Conclusiones y agenda para la acción directiva

La convergencia de los entornos PLUTO y BANI ha hecho obsoletos los modelos tradicionales de estrategia, gestión de proyectos y cadena de suministro. Este artículo ha propuesto un modelo integrador, la Estrategia Híbrida Resiliente (EHR), que articula cinco dimensiones.

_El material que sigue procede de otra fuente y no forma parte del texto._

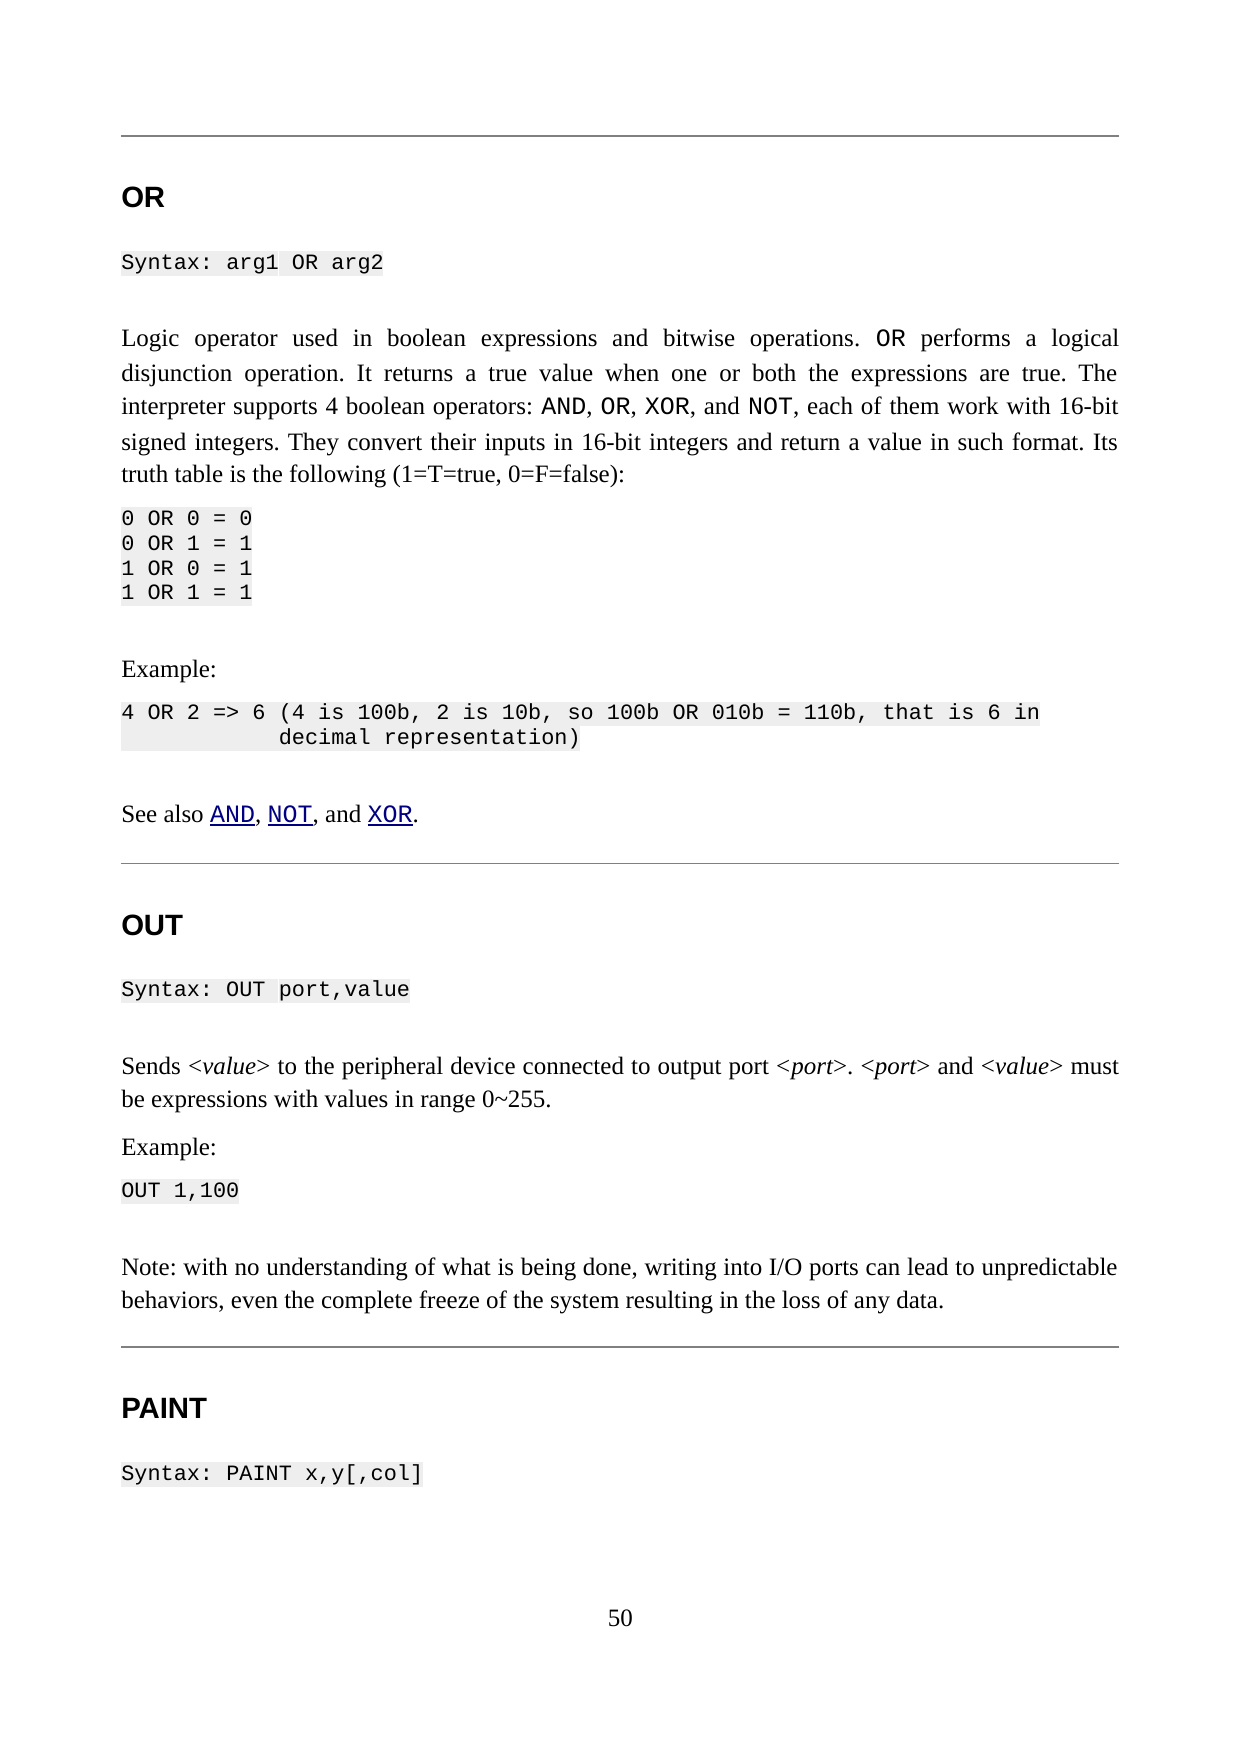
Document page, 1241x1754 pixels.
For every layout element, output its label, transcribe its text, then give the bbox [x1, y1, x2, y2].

text Note: with no understanding of what is being done, writing into I/O ports can lead to unpredictable behaviors, even the complete freeze of the system resulting in the loss of any data. [121, 1252, 1119, 1313]
text OUT 1,100 [239, 1179, 1119, 1204]
text Syntax: OUT port,value [344, 979, 1119, 1003]
text 4 OR 2 => 6 (4 is 100b, 2 is 10b, so 100b OR 010b = 110b, that is 6 in [1040, 702, 1119, 726]
text Example: [121, 654, 1119, 683]
text Sends <value> to the peripheral device connected to output port <port>. <port> and <value> must be expressions with values in range 0~255. [121, 1051, 1119, 1113]
text Syntax: OUT port,value [278, 979, 331, 1003]
text Syntax: PAINT x,y[,col] [226, 1462, 292, 1487]
text 1 OR 1 = 1 [252, 582, 1119, 606]
text Syntax: arg1 OR arg2 [331, 251, 1119, 276]
text 0 OR 1 = 1 [252, 532, 1119, 557]
text 0 OR 0 = 0 [252, 507, 1119, 532]
text 1 OR 0 = 1 [252, 557, 1119, 582]
text Logic operator used in boolean expressions and bitwise operations. OR performs a logical disjunction operation. It returns a true value when one or both the expressions are true. The interpreter supports 4 boolean operators: AND, OR, XOR, and NOT, each of them work with 16-bit signed integers. They convert their inputs in 16-bit integers and return a value in such format. Its truth table is the following (1=T=true, 0=F=false): [121, 323, 1119, 488]
text Example: [121, 1132, 1119, 1160]
text See also AND, NOT, and XOR. [121, 799, 1119, 829]
subtitle OUT [121, 908, 1119, 941]
text Syntax: PAINT x,y[,col] [305, 1462, 1119, 1487]
subtitle OR [121, 180, 1119, 214]
text Syntax: arg1 OR arg2 [226, 251, 279, 276]
text decimal representation) [580, 726, 1119, 751]
subtitle PAINT [121, 1391, 1119, 1425]
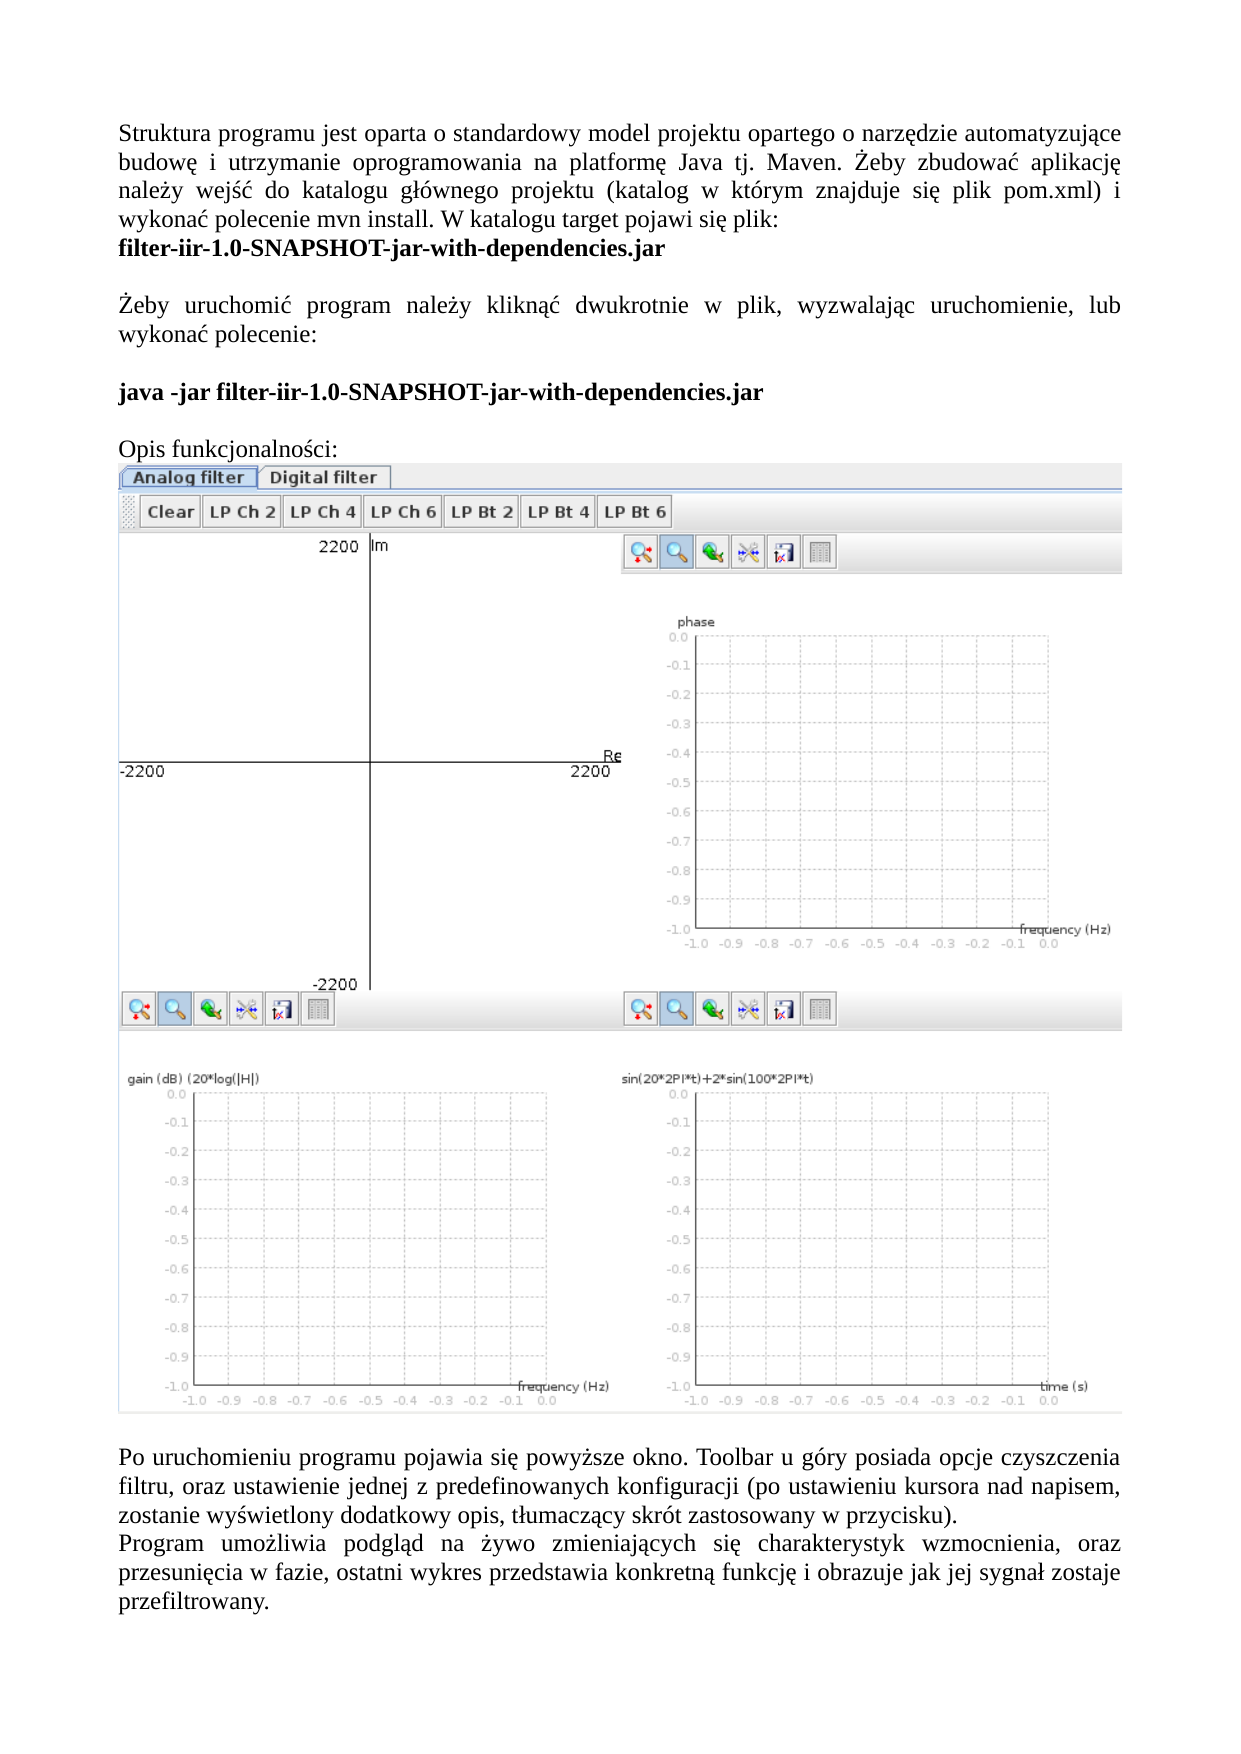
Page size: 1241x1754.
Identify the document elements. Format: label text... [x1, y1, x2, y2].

text Żeby uruchomić program należy kliknąć dwukrotnie w plik, wyzwalając uruchomienie, lub wykonać polecenie: [118, 291, 1122, 348]
text filter-iir-1.0-SNAPSHOT-jar-with-dependencies.jar [118, 233, 1122, 262]
picture [118, 463, 1123, 1414]
text Struktura programu jest oparta o standardowy model projektu opartego o narzędzie automatyzujące budowę i utrzymanie oprogramowania na platformę Java tj. Maven. Żeby zbudować aplikację należy wejść do katalogu głównego projektu (katalog w którym znajduje się plik pom.xml) i wykonać polecenie mvn install. W katalogu target pojawi się plik: [118, 118, 1122, 233]
text java -jar filter-iir-1.0-SNAPSHOT-jar-with-dependencies.jar [118, 377, 1122, 406]
text Program umożliwia podgląd na żywo zmieniających się charakterystyk wzmocnienia, oraz przesunięcia w fazie, ostatni wykres przedstawia konkretną funkcję i obrazuje jak jej sygnał zostaje przefiltrowany. [118, 1528, 1122, 1615]
text Opis funkcjonalności: [118, 434, 1122, 463]
text Po uruchomieniu programu pojawia się powyższe okno. Toolbar u góry posiada opcje czyszczenia filtru, oraz ustawienie jednej z predefinowanych konfiguracji (po ustawieniu kursora nad napisem, zostanie wyświetlony dodatkowy opis, tłumaczący skrót zastosowany w przycisku). [118, 1442, 1122, 1528]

Los casos de TSMC, Google y Credicorp demuestran que esta integración es posible y rentable. El verdadero éxito no consiste en superar el coste del capital, sino en capturar una parte desproporcionada de la nueva riqueza creada en el sector (Hamel, 2006). En la era PLUTO-BANI, esa riqueza corresponderá a las empresas que aprendan a navegar el caos con estructura y a estructurar el caos con agilidad.

Para los equipos directivos se proponen seis pasos concretos. Realizar una auditoría de vulnerabilidades geopolíticas y de cadena de suministro, identificando puntos únicos de fallo y construyendo redundancias. Rediseñar el ciclo de vida de los proyectos para que sea híbrido, separando paquetes predictivos y ágiles, y formando a los equipos en OKR, mapas de historias y sprints. Eliminar capas jerárquicas innecesarias y crear equipos autónomos con capacidad de decisión. Invertir en IA generativa y big data para personalizar productos y servicios, pero con un marco ético y de privacidad que cumpla las regulaciones de cada bloque geopolítico. Desarrollar un programa de liderazgo adaptativo que incluya formación en pensamiento crítico, inteligencia emocional y geopolítica. Establecer un sistema de planificación por escenarios extremos, con desencadenantes claros y ejercicios de simulación periódicos. Futuras líneas de investigación podrían cuantificar el impacto del grado de implementación del modelo EHR en el rendimiento financiero y la resiliencia operativa, así como explorar su aplicabilidad en pymes y sectores no tecnológicos. También sería valioso diseñar estudios longitudinales que sigan la evolución de las empresas que adoptan estas prácticas en comparación con las que se mantienen en modelos tradicionales.